**Page extract**

*** Block opens ***

But as you well know, so much of this game relies on timing. With the Renters’ Rights Act just around the corner, and with more and more landlords looking to exit, the window to achieve the best prices is closing.

Because as more landlords look to exit, supply will increase, competition will rise and ultimately, prices will drop.

So if you’re a landlord with freehold houses in the North West and Midlands priced between £70,000 and £150,000, we’re ready to get them sold.

We have the market. And for those who move first, the opportunity is right now.

Are Politicians Picking a Fight with Landlords – and What Can You Do About It?

Recent headlines will feel familiar to many landlords.

From senior politicians urging tougher action, to new funds designed to help tenants challenge landlords, the tone of the conversation is becoming increasingly one-sided.

But at a time when the Private Rented Sector (PRS) is already shrinking, it raises a serious question:

What do policymakers think will happen to the landlords who remain? Can’t they see what affect it is having on the PRS and the good landlords they should want to protect?


A growing pattern: “Take on landlords”

The latest comments from prominent politicians add to a growing trend.

  • Angela Rayner has reportedly urged Keir Starmer to “pick more fights” with landlords and private companies, aligning the party with voters demanding change
  • In London, Sadiq Khan has launched a £400,000 fund to help tenants challenge landlords, alongside calls for rent controls
  • Tenant groups are pushing for even more intervention, including legal “fighting funds” to pursue landlords through the courts
  • Elsewhere, proposals such as compulsory purchase of rental homes have been floated to deal with poor housing conditions

While some of these ‘fights’ are being justified as “targeting rogue landlords”; the number of great landlords with very happy tenants who are leaving the PRS as a result of the ongoing campaign against ALL landlords should be a wake-up call to policy makers to end this type of rhetoric.

👉 And collectively, they reinforce a broader narrative – landlords are a problem to be solved, rather than part of the solution.


The missing context: a shrinking PRS and opportunist tenants

What’s missing from this rhetoric is what’s happening behind the scenes.

*** Block closes ***

**Given records**

*** Block opens ***

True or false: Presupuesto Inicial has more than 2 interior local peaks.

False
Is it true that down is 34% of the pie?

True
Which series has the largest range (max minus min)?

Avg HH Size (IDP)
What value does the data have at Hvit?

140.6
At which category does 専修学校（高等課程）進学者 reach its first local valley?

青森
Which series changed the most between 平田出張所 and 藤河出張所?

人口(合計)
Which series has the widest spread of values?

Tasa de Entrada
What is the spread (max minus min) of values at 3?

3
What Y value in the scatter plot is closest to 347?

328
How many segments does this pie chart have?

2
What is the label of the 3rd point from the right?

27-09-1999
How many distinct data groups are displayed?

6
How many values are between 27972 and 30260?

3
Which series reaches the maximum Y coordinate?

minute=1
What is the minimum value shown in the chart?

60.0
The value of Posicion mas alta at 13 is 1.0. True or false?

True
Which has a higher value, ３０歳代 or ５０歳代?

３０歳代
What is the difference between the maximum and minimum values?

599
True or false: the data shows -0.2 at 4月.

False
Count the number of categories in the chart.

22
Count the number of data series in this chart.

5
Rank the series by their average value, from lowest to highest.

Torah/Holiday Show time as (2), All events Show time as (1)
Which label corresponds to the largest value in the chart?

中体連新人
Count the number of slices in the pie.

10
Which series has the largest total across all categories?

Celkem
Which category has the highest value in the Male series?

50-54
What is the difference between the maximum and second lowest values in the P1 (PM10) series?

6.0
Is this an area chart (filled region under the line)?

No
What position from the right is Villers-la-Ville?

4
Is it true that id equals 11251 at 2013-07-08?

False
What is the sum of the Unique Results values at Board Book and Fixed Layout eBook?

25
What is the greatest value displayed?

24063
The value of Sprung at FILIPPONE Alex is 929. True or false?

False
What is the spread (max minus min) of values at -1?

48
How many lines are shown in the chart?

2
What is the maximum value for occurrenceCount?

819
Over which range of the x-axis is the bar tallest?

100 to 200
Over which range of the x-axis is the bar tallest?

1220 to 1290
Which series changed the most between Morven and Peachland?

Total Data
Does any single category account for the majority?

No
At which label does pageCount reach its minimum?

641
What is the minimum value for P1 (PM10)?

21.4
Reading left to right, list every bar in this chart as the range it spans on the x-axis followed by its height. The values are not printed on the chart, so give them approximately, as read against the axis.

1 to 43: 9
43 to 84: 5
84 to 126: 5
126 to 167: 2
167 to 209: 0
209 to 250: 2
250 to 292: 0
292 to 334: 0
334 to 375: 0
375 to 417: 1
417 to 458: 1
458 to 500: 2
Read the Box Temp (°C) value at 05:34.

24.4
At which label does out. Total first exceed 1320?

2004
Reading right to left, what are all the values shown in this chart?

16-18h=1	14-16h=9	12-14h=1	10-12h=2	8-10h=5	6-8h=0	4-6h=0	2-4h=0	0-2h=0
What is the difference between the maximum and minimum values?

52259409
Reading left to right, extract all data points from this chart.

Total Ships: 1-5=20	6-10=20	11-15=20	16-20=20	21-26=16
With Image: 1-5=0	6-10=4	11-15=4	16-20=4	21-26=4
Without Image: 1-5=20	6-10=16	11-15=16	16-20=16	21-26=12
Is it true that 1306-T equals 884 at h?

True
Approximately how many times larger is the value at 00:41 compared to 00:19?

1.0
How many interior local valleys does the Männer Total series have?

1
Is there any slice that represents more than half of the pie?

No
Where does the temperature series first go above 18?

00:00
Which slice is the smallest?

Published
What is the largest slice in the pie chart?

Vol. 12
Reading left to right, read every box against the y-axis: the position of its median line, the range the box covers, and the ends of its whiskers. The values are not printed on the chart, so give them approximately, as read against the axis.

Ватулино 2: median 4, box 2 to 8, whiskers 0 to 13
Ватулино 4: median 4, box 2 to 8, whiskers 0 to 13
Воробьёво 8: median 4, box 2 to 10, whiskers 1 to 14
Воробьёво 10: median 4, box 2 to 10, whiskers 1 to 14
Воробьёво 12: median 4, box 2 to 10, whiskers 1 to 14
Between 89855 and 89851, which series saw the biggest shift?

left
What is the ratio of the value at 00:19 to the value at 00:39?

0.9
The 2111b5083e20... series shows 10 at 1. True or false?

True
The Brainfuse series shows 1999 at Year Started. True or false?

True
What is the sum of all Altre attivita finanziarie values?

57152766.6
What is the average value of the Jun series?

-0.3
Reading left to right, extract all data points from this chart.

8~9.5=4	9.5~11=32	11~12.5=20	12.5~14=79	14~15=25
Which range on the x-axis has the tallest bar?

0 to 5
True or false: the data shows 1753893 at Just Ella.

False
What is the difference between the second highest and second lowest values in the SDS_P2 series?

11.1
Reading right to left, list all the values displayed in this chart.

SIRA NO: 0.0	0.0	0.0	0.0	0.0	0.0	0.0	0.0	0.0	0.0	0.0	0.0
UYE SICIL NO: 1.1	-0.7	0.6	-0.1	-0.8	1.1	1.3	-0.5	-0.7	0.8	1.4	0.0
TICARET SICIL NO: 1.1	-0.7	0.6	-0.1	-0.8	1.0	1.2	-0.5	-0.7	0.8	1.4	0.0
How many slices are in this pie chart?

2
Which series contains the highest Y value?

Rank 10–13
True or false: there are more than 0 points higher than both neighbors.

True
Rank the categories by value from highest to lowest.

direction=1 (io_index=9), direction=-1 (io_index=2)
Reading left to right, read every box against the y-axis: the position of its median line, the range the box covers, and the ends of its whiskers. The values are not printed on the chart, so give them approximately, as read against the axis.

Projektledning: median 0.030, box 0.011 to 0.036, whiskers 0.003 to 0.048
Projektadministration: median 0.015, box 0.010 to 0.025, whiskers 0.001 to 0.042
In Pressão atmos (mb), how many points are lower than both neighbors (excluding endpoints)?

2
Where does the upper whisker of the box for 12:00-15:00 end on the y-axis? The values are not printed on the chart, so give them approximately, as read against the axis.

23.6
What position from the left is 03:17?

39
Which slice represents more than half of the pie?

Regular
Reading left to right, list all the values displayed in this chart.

*** Block closes ***

**Apply what you read**
A - In the article about politicians and landlords, how large is the fund Sadiq Khan has launched to help tenants challenge landlords?
B - Carry on the article about politicians and landlords from the point where it stops.

**Exercise answers**
A - £400,000.

B -
  • ALL landlords – including those with very happy tenants – are exiting the market in significant numbers
  • Tax changes (including potential CGT increases) are reducing incentives to stay
  • Regulatory risk is rising sharply ahead of the Renters’ Rights Act
  • Compliance costs (EPC upgrades, licensing, legal exposure) are increasing

When politicians publicly position themselves as “taking on landlords”, it creates a dangerous message to “opportunist tenants” (tenants who might be encouraged to exaggerate problems to claim compensation or chase Rate Repayment Orders) and councils (to can raise revenue through landlord fines):

  • Tenants are encouraged to challenge more frequently
  • Councils are incentivised to enforce more aggressively
  • Landlords face greater legal and financial exposure

Especially when:

👉 Tenants have little financial downside to taking action.

👉 Councils have targets to meet.
👉 Landlords carry almost all the risk.


Are policymakers solving the right problem?

There is no doubt that where poor housing exists and it should be tackled. Rogue landlords should face consequences and rising rents are a problem for the majority of tenants.

But what is causing rents to rise and/or tenants to struggle under the cost of living crisis? Contrary to the rhetoric peddled by politicians (possibly chasing voter appeal?), rising rents are not mainly driven by “rogue landlords”.

They are the result of multiple pressures converging:

  • 📈 Higher interest rates increasing landlord costs
  • 🛢️ Rising energy prices caused by worldwide events
  • 🏗️ Chronic under-supply of housing, especially social housing
  • 🏚️ Decades of underinvestment in council homes
  • 🚪 Landlords exiting due to regulatory and financial risk
  • ⚖️ Legislative changes shifting risk heavily onto landlords

Without addressing these root causes, policy risks treating the symptoms while worsening the disease.

If the goal is genuinely to improve outcomes for tenants, the conversation may need to shift.

Instead of:

  • Framing landlords as adversaries

There may be more value in:

  • Encouraging responsible landlords to stay in the market
  • Supporting supply growth across all tenures
  • Balancing rights with realistic risk-sharing

Because housing markets are ecosystems.

And when one side is pushed out…

👉 The whole system becomes less stable.


What landlords can do now

Property118 has launches the UK’s largest ever landlord sentiment survey They state its purpose as “understanding why, when, and under what conditions they might change course. Equally, it identifies what would give landlords the confidence to invest again.”

It is an invitation only survey but if you are invited, please respond – this is YOUR chance to talk back and report on the effects of the constant barrage.

Perhaps if enough landlords have their say, policy makers will start to listen?

Meanwhile, if you can’t wait to find out whether the initiative will have any influence on policy makers and you want to exit the PRS ahead of the Renters’ Rights act which will be enforced on May 1st, limiting landlords’ option to take back their properties, get in touch today and find out why so many landlords return to us time and time again to sell their properties.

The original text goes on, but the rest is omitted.